TV: If I had retained it, Touch And Go wouldn’t have had the same flavor. It was Corey’s baby. He had some great bands, and he had some bands I wasn’t wild about. He didn’t want anything to do with The Meatmen’s War Of The Superbikes and Juggernaut records. They became big sellers, but Corey was not interested in them, because we were making fun of big rock by playing big rock, which didn’t fit the Touch And Go profile. Because I went to a less honest label I never got paid what I was owed, so Corey and I both lost a lot of money on that decision, but it was his decision and I respect that.
AVC: In the book, Dave viciously rips on obscure DJs and journalists that no one could have heard of outside of Lansing.

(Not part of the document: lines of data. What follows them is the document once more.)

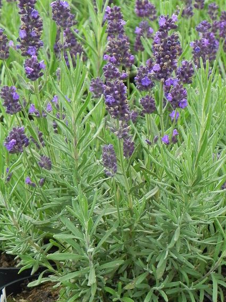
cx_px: 121
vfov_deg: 12.0
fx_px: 1437
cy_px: 93
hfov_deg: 9.0
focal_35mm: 165
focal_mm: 20.8
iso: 160
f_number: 4.5
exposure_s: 1/160
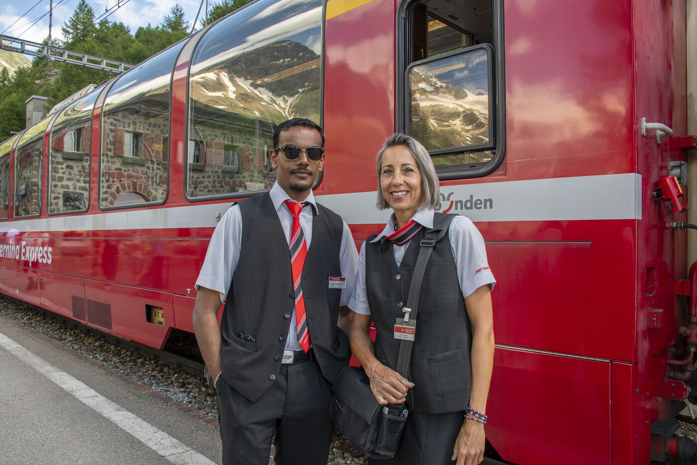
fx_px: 523
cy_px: 232
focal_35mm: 27
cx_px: 348
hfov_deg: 67.4
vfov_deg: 47.9
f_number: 5.6
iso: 220
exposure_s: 1/250
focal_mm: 18
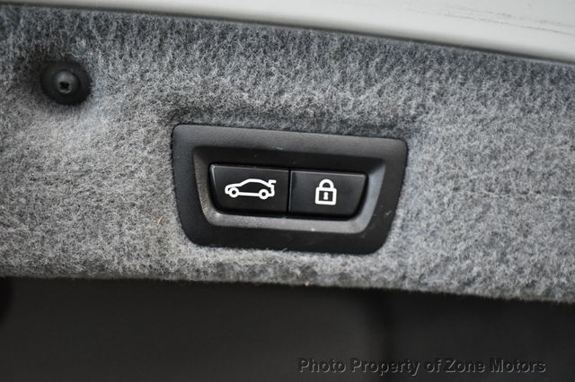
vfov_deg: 26.5
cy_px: 191
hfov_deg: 38.9
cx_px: 288
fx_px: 814
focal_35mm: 51
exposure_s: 1/100
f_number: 4.5
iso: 3200
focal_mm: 34
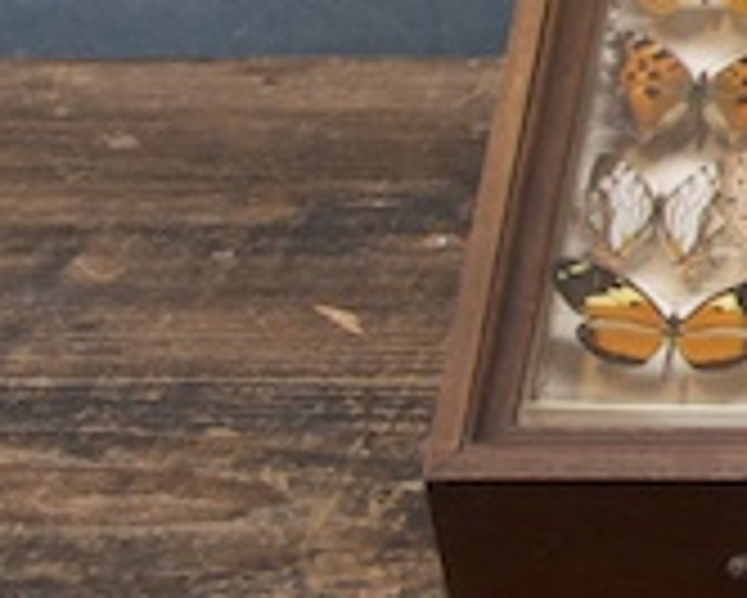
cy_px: -272
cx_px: 1791
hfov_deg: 9.4
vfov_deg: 8.3
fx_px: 4054
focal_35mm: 183
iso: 200
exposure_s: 1/2.5
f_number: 9
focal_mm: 27
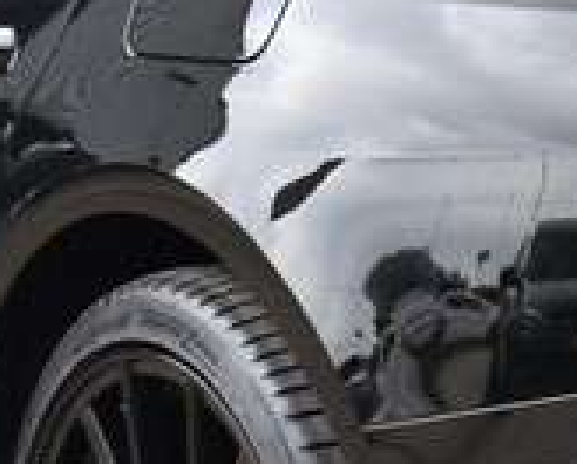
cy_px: -11
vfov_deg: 3.7
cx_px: 626
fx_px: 7207
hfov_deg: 4.6
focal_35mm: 421
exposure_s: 1/160
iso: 400
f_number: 6.3
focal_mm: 48
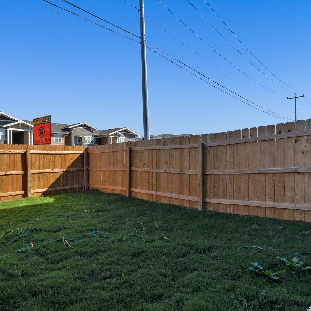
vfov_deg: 72.1
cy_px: 156
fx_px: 213
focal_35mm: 21
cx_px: 100
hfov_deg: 69.7
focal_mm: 16
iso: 100
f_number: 9
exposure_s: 1/125
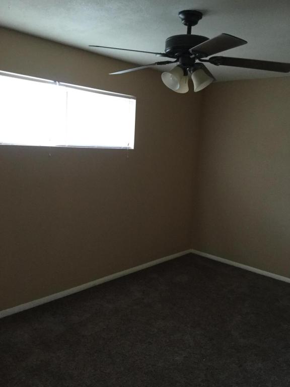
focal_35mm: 31
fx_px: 346
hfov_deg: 45.4
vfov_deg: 58.4
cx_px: 145
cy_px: 194
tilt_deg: -8.7
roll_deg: -2.8
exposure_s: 1/30
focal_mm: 3.3
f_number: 2.4
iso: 200
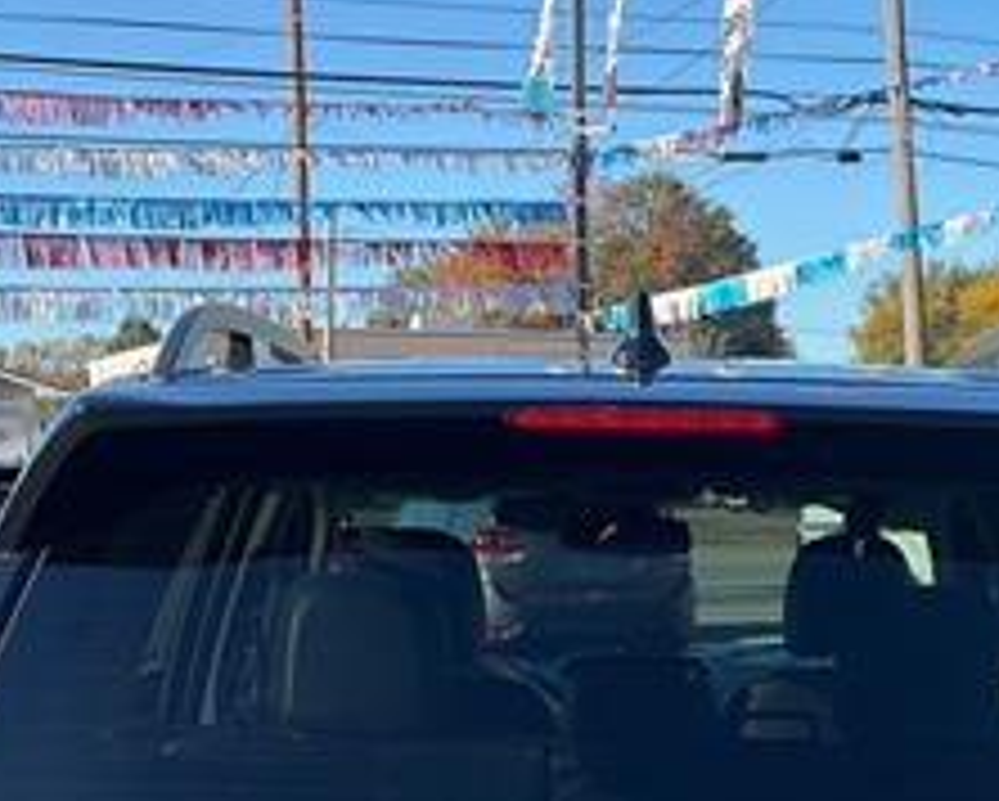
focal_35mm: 73
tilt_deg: -13.8
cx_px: 760
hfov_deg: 25.7
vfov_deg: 19.7
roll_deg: +0.6
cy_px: 976
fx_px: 2160
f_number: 1.6
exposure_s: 1/1420
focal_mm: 5.96
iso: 64
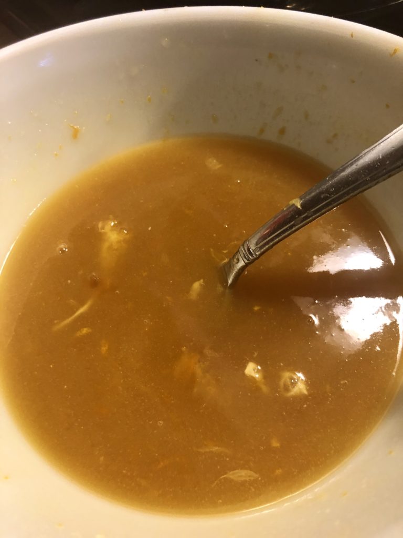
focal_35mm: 28
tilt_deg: -56.9
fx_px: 435
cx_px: 202
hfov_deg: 49.7
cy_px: 269
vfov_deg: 63.4
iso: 64
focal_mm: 3.99
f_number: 1.8
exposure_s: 1/15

TV: His literary haymakers against the music industry were always spot-on. But we got more local than that. There was an older crowd in town that really hated us and we would just pound on the people we didn’t like in the magazine.
AVC: Just regular people, not media or people in bands?

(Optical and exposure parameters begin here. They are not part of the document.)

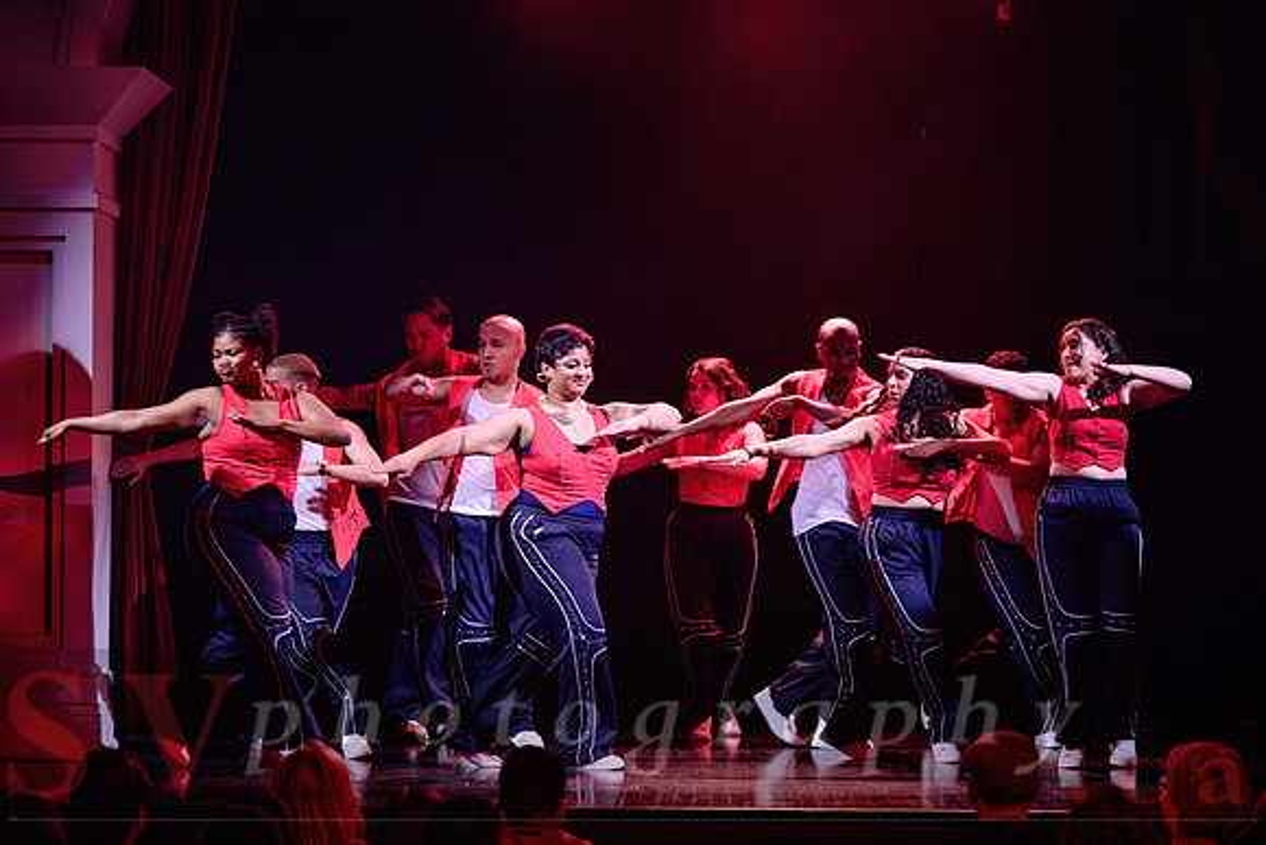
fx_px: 4193
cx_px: 584
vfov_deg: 11.5
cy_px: 451
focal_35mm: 119
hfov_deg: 17.2
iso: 1600
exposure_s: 1/200
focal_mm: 110
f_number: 2.8
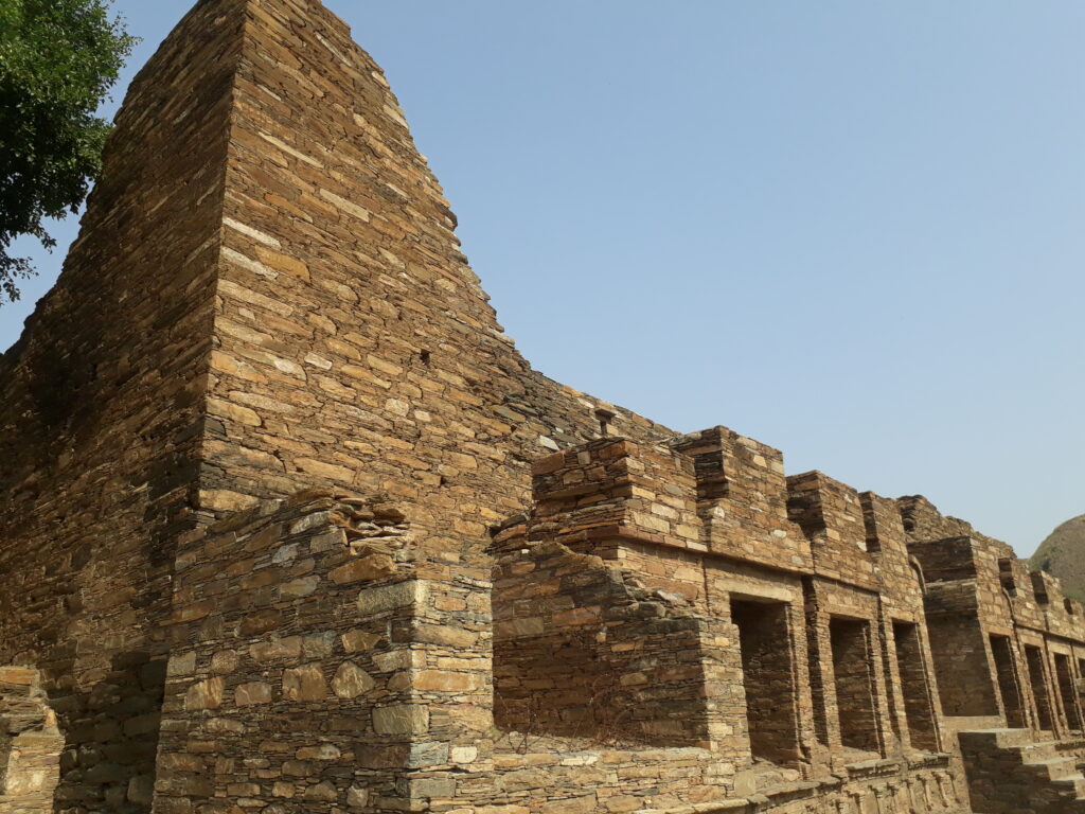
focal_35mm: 27
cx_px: 542
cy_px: 407
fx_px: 846
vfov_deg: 51.4
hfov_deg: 65.3
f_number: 1.9
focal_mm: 3.6
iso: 40
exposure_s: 1/1344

TV: We just got a nice piece of hate mail form a local Lansing guy who had made our readers’ poll as one of the biggest drunks of 1980. He said the magazine’s not worth the paper it’s printed on, but he also thanked me for getting him off booze, over 20 years without a drink.
AVC: He got in touch with you recently?
TV: Yeah he just posted it on a website about the book. “It took assholes like you to make me realize my life was a mess, unmanageable, and out of control.”
AVC: You were changing lives!
TV: It was all about getting people’s attention. I guess sometimes it worked.